It was cold, away from home, and a week before Christmas. Senior Day was a week ago and this game was being played on a Friday night without even families in the stands to offer a muted atmosphere. Nebraska was 2-5, Rutgers 3-5. What Nebraska team was going to take the field in New Jersey?
This was supposed to be a banner slate of games—Championship Week—for the Big Ten conference that began with the Huskers and Scarlet Knights. If you just watched the first half, you probably wanted to bleach your eyeballs and yell at the league for subjecting you to the play. If you just watched the second, you saw the progress Coach Scott Frost regularly talks about.
Frustrating? Sure. Wild way to end the year? Absolutely. In the end, Nebraska walked away with hugs and smiles and its third victory of the season, a 28-21 win over Rutgers, thanks to a rushing attack that was as good as its been all year.
It really was quite the Jekyll and Hyde performance from Nebraska.
The Huskers salted away the fourth quarter (Nebraska had the ball for 11:42 of the fourth) with their ground game and won the second half for the first time all year, 21-7, but that was after a first half that featured three turnovers, three sacks allowed and seven penalties called.
Let’s just lay this out drive-by-drive.
The first drive of the game for the Husker offense featured eight plays and three fumbles.
The second saw NU gain 31 yards on the first two plays before stalling out and punting away at midfield.
The third drive ended after just one play because of a fumble.
The fourth drive went three-and-out.
The fifth went 75 yards for a touchdown to take a 7-6 lead. Life!
And the next possession ended in a red zone interception, quarterback Adrian Martinez’s third turnover of the half.
Now to the second half.
Nebraska went 90 yards in eight plays for a touchdown.
Then it saw the drive end on the third play because of an interception, Martinez second of the day and his fourth total turnover.
But after that Nebraska had touchdown drives of eight plays/90 yards, 11 plays/96 yards, and nine plays/92 yards. Nebraska used the gameplan many probably wanted to see a week ago: it pounded the football right down Rutgers’ throat.

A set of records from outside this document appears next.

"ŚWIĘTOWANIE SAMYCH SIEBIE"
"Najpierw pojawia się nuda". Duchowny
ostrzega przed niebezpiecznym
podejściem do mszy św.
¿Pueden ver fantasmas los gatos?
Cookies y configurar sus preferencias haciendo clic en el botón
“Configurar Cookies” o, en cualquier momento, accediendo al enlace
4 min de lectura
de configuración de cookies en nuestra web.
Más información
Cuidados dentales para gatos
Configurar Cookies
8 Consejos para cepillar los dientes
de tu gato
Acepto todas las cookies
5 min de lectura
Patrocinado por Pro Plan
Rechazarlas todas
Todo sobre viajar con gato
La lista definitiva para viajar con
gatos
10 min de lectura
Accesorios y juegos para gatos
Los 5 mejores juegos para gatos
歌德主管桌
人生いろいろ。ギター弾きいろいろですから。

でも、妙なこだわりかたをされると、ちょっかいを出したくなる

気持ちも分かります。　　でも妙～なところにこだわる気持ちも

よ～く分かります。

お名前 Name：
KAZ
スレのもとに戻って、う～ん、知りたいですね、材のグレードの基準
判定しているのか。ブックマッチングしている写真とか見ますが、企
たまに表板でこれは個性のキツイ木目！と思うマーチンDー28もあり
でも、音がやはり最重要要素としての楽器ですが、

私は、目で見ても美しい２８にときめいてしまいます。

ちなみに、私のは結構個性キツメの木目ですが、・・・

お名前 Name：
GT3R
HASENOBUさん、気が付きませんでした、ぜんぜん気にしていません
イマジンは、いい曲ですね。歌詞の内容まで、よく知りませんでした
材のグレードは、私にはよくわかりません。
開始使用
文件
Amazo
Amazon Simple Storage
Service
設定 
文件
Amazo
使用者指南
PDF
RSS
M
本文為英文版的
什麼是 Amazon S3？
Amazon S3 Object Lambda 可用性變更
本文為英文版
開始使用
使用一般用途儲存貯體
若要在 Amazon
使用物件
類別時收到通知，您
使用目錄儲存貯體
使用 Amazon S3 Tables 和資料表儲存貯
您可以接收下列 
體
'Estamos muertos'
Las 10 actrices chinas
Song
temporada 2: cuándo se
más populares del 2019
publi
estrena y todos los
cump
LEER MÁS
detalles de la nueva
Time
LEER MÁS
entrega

NU finished with 56 runs against just 28 passes. Martinez had a career-high 157 yards and two scores on 23 carries. Senior running back Dedrick Mills had 191 yards on 25 carries. As a team, NU ran for 365 yards while holding the Scarlet Knights to just 252 yards total.
Nebraska’s offensive day was either a long scoring drive or a premature end by way of turnover or penalty, but it really looked like the script flipped in the second half.

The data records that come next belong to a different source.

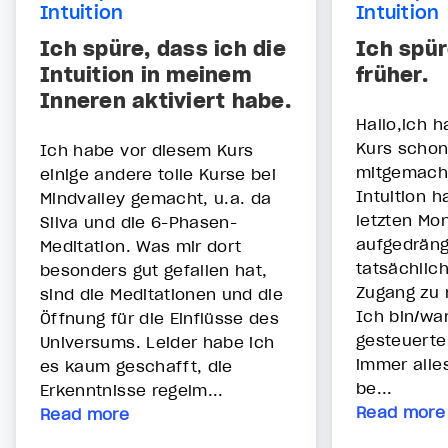
Intuition
Intuition
Ich spüre, dass ich die
Ich spür
Intuition in meinem
früher.
Inneren aktiviert habe.
Hallo,ich 
Kurs schon
Ich habe vor diesem Kurs
mitgemach
einige andere tolle Kurse bei
Intuition h
Mindvalley gemacht, u.a. da
letzten Mo
Silva und die 6-Phasen-
aufgedräng
Meditation. Was mir dort
tatsächlic
besonders gut gefallen hat,
Zugang zu 
sind die Meditationen und die
Ich bin/war
Öffnung für die Einflüsse des
gesteuerte
Universums. Leider habe ich
immer alle
es kaum geschafft, die
be...
Erkenntnisse regelm...
Read more
Read more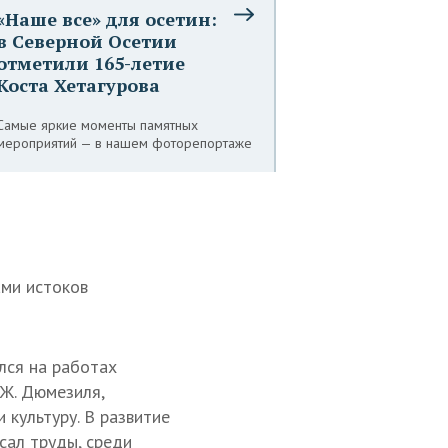
«Наше все» для осетин:
в Северной Осетии
отметили 165-летие
Коста Хетагурова
Самые яркие моменты памятных
мероприятий — в нашем фоторепортаже
ами истоков
лся на работах
 Ж. Дюмезиля,
 культуру. В развитие
сал труды, среди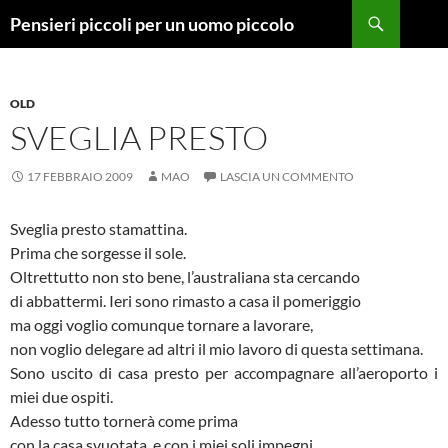
Vai
Cerca
Pensieri piccoli per un uomo piccolo
al
contenuto
OLD
SVEGLIA PRESTO
17 FEBBRAIO 2009
MAO
LASCIA UN COMMENTO
Sveglia presto stamattina.
Prima che sorgesse il sole.
Oltrettutto non sto bene, l’australiana sta cercando
di abbattermi. Ieri sono rimasto a casa il pomeriggio
ma oggi voglio comunque tornare a lavorare,
non voglio delegare ad altri il mio lavoro di questa settimana.
Sono uscito di casa presto per accompagnare all’aeroporto i
miei due ospiti.
Adesso tutto tornerà come prima
con la casa svuotata, e con i miei soli impegni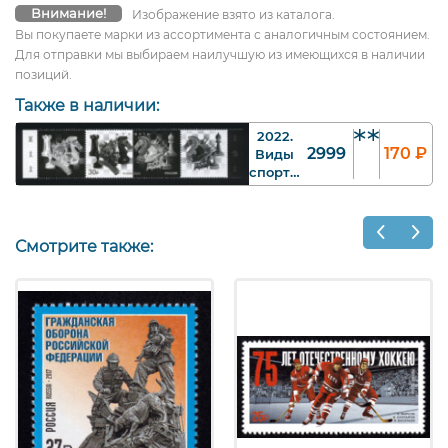
Внимание!
Изображение взято из каталога.
Вы покупаете марки из ассортимента с аналогичным состоянием.
Для отправки мы выбираем наилучшую из имеющихся в наличии
позиций.
Также в наличии:
2022.
2999
170
₽
Виды
спорта.
Шахматы.
Сцепка.
30 р.
Арт.
Смотрите также:
rf2999.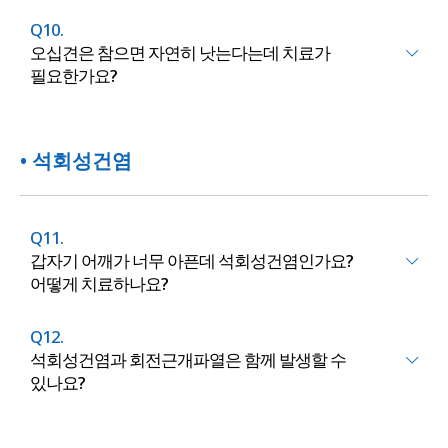
Q10.
오십견은 참으면 자연히 낫는다는데 치료가
필요한가요?
• 석회성건염
Q11.
갑자기 어깨가 너무 아픈데 석회성건염인가요?
어떻게 치료하나요?
Q12.
석회성건염과 회전근개파열은 함께 발생할 수
있나요?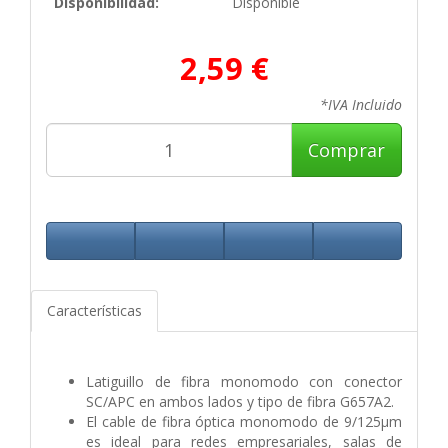
Disponibilidad:
Disponible
2,59 €
*IVA Incluido
Comprar
Características
Latiguillo de fibra monomodo con conector
SC/APC en ambos lados y tipo de fibra G657A2.
El cable de fibra óptica monomodo de 9/125µm
es ideal para redes empresariales, salas de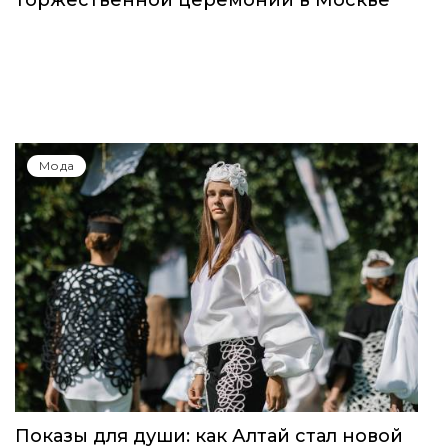
торжественной церемонии в Москве
Мода
Показы для души: как Алтай стал новой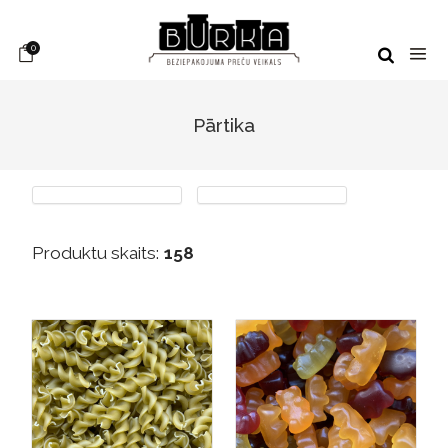
0
Pārtika
Produktu skaits:
158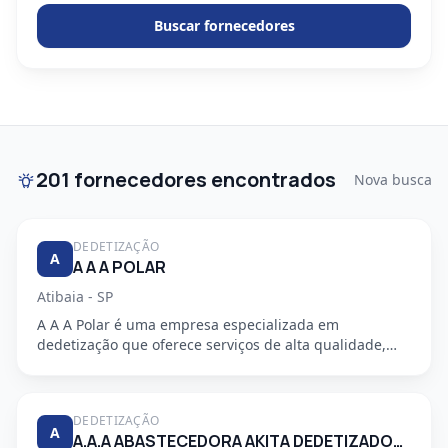
Buscar fornecedores
201 fornecedores encontrados
Nova busca
DEDETIZAÇÃO
A
A A A POLAR
Atibaia - SP
A A A Polar é uma empresa especializada em
dedetização que oferece serviços de alta qualidade,
segurança e profission...
DEDETIZAÇÃO
A
A.A.A ABASTECEDORA AKITA DEDETIZADORA S/S LTDA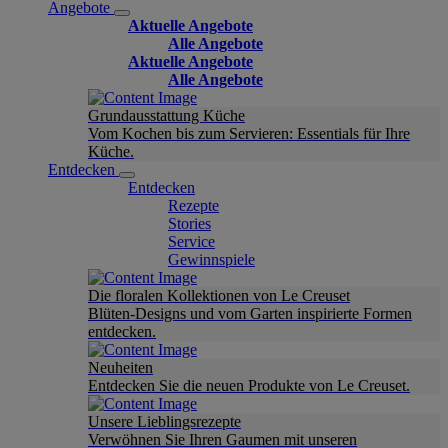
Angebote
Aktuelle Angebote
Alle Angebote
Aktuelle Angebote
Alle Angebote
Grundausstattung Küche
Vom Kochen bis zum Servieren: Essentials für Ihre
Küche.
Entdecken
Entdecken
Rezepte
Stories
Service
Gewinnspiele
Die floralen Kollektionen von Le Creuset
Blüten-Designs und vom Garten inspirierte Formen
entdecken.
Neuheiten
Entdecken Sie die neuen Produkte von Le Creuset.
Unsere Lieblingsrezepte
Verwöhnen Sie Ihren Gaumen mit unseren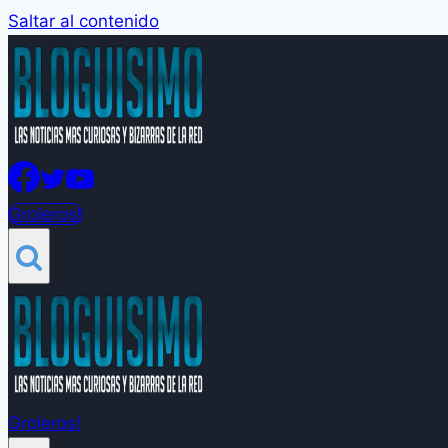
Saltar al contenido
Groleros!
Groleros!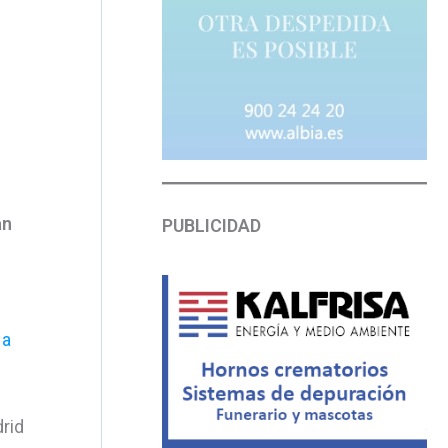
an
PUBLICIDAD
 a
rid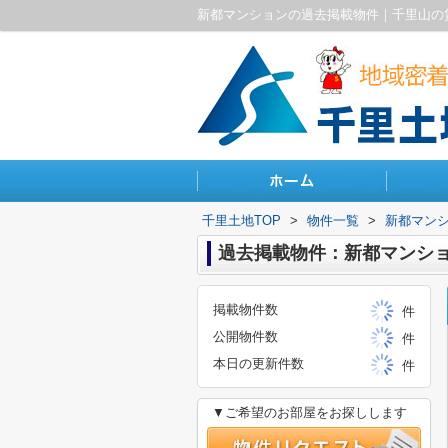
新都マンションの過去掲載物件｜千里山の
千里土地TOP
>
物件一覧
>
新都マン
過去掲載物件：新都マンシ
掲載物件数
件
公開物件数
件
本日の更新件数
件
▼ご希望のお部屋をお探しします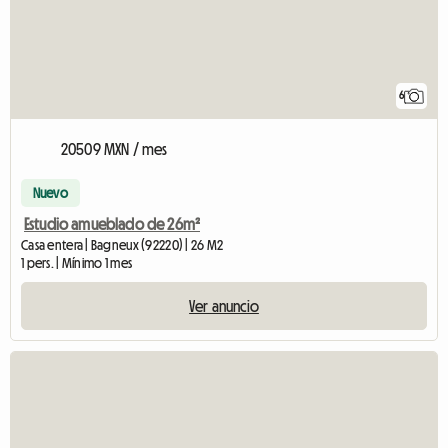
6
20509 MXN / mes
Nuevo
Estudio amueblado de 26m²
Casa entera | Bagneux (92220) | 26 M2
1 pers. | Mínimo 1 mes
Ver anuncio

In the final 30 minutes, Martinez was 10-for-11 throwing the football and Nebraska ran it 32 times for 258 yards with just one turnover and two penalties committed. Rutgers had the ball for 8:18 of game clock in the entire second half.

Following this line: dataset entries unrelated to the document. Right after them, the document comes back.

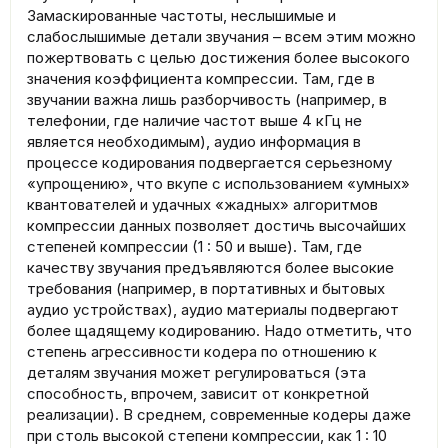
Замаскированные частоты, неслышимые и
слабослышимые детали звучания – всем этим можно
пожертвовать с целью достижения более высокого
значения коэффициента компрессии. Там, где в
звучании важна лишь разборчивость (например, в
телефонии, где наличие частот выше 4 кГц не
является необходимым), аудио информация в
процессе кодирования подвергается серьезному
«упрощению», что вкупе с использованием «умных»
квантователей и удачных «жадных» алгоритмов
компрессии данных позволяет достичь высочайших
степеней компрессии (1 : 50 и выше). Там, где
качеству звучания предъявляются более высокие
требования (например, в портативных и бытовых
аудио устройствах), аудио материалы подвергают
более щадящему кодированию. Надо отметить, что
степень агрессивности кодера по отношению к
деталям звучания может регулироваться (эта
способность, впрочем, зависит от конкретной
реализации). В среднем, современные кодеры даже
при столь высокой степени компрессии, как 1 : 10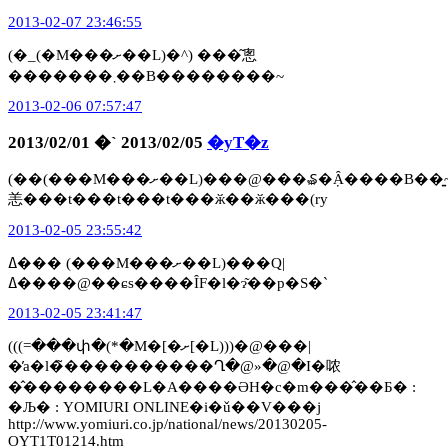
2013-02-07 23:46:55
(�_(�M���ށ��L)�^) ���͂悤
�������܂��B��������~
2013-02-06 07:57:47
2013/02/01 �` 2013/02/05
�yT�z
(��(���M���ށ��L)���@���₷�݂Ȃ����B��͍~��
恙���t���t���t���ӂ��ӂ���(ry
2013-02-05 23:55:42
ߡ��� (���M���ށ��L)���Q|
ߡ����@��ɕs����ȊF�l�ɂ͂��p�S�`
2013-02-05 23:41:47
(((=���փ�(*�M�[�ށ[�L)))�@���|
�̓a�l�̃����������Ղ�@»�@�I�哝
�̂��������L�A����ƏH�c�m���̂��Ƃ� :
�Љ� : YOMIURI ONLINE�i�ǔ��V���j
http://www.yomiuri.co.jp/national/news/20130205-
OYT1T01214.htm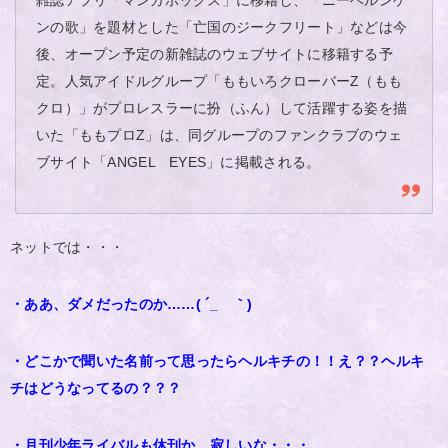
雑誌アプリ「マンガボックス」に移籍し、「ニーベルンゲ
ンの歌」を題材とした「亡国のジークフリート」などは今
後、オープン予定の新雑誌のウェブサイトに移籍する予
定。人気アイドルグループ「ももいろクローバーZ（もも
クロ）」がプロレスラーに扮（ふん）して活躍する姿を描
いた「ももプロZ」は、同グループのファンクラブのウェ
ブサイト「ANGEL EYES」に掲載される。
ネットでは・・・
・ああ、ダメだったのか……( ´_ゝ｀)
・どこかで聞いた名前って思ったらヘルキチの！！え？？ヘルキ
チはどうなってるの？？？
・月刊少年ライバルも休刊か、寂しいな・・・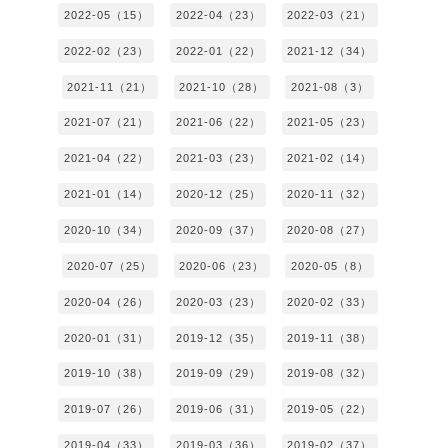
2022-05（15）
2022-04（23）
2022-03（21）
2022-02（23）
2022-01（22）
2021-12（34）
2021-11（21）
2021-10（28）
2021-08（3）
2021-07（21）
2021-06（22）
2021-05（23）
2021-04（22）
2021-03（23）
2021-02（14）
2021-01（14）
2020-12（25）
2020-11（32）
2020-10（34）
2020-09（37）
2020-08（27）
2020-07（25）
2020-06（23）
2020-05（8）
2020-04（26）
2020-03（23）
2020-02（33）
2020-01（31）
2019-12（35）
2019-11（38）
2019-10（38）
2019-09（29）
2019-08（32）
2019-07（26）
2019-06（31）
2019-05（22）
2019-04（33）
2019-03（36）
2019-02（37）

Nebraska absolutely melted away the clock and willed a victory into being.
And at midfield, facing a fourth-and-2 with under two minutes to play in the game, Frost didn’t hesitate. Nebraska went for it, kept the ball on the ground, and Martinez picked it up, all but ending the game. No fear of failure.
If that’s how the season comes to a close, a 3-5 year, Nebraska will feel like it has something to build on.